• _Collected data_
######

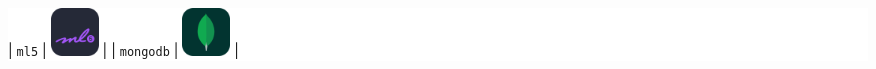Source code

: |        `ml5`        |     <img src="./icons/ML5-Dark.svg" width="48">         |
|      `mongodb`      |       <img src="./icons/MongoDB.svg" width="48">        |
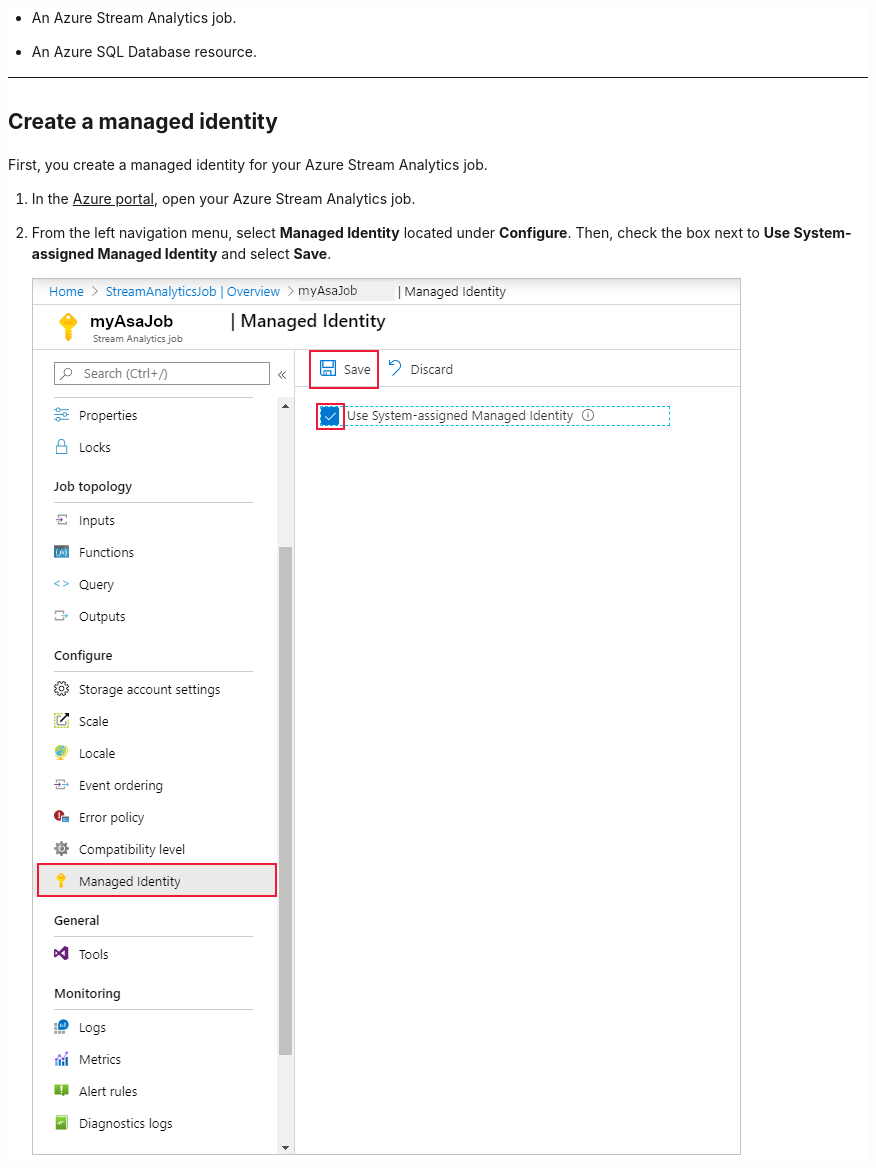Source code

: - An Azure Stream Analytics job.

- An Azure SQL Database resource.

---

## Create a managed identity

First, you create a managed identity for your Azure Stream Analytics job.

1. In the [Azure portal](https://portal.azure.cn), open your Azure Stream Analytics job.

1. From the left navigation menu, select **Managed Identity** located under **Configure**. Then, check the box next to **Use System-assigned Managed Identity** and select **Save**.

   ![Select system-assigned managed identity](./media/sql-db-output-managed-identity/system-assigned-managed-identity.png)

######

• _Exercise prompt_
Retype each line above precisely, please. Skip anything that is a picture.

• _Response to this exercise_
Source code

: |        `ml5`        |     <img src="./icons/ML5-Dark.svg" width="48">         |
|      `mongodb`      |       <img src="./icons/MongoDB.svg" width="48">        |
Source code

: - An Azure Stream Analytics job.

- An Azure SQL Database resource.

---

## Create a managed identity

First, you create a managed identity for your Azure Stream Analytics job.

1. In the [Azure portal](https://portal.azure.cn), open your Azure Stream Analytics job.

1. From the left navigation menu, select **Managed Identity** located under **Configure**. Then, check the box next to **Use System-assigned Managed Identity** and select **Save**.

   ![Select system-assigned managed identity](./media/sql-db-output-managed-identity/system-assigned-managed-identity.png)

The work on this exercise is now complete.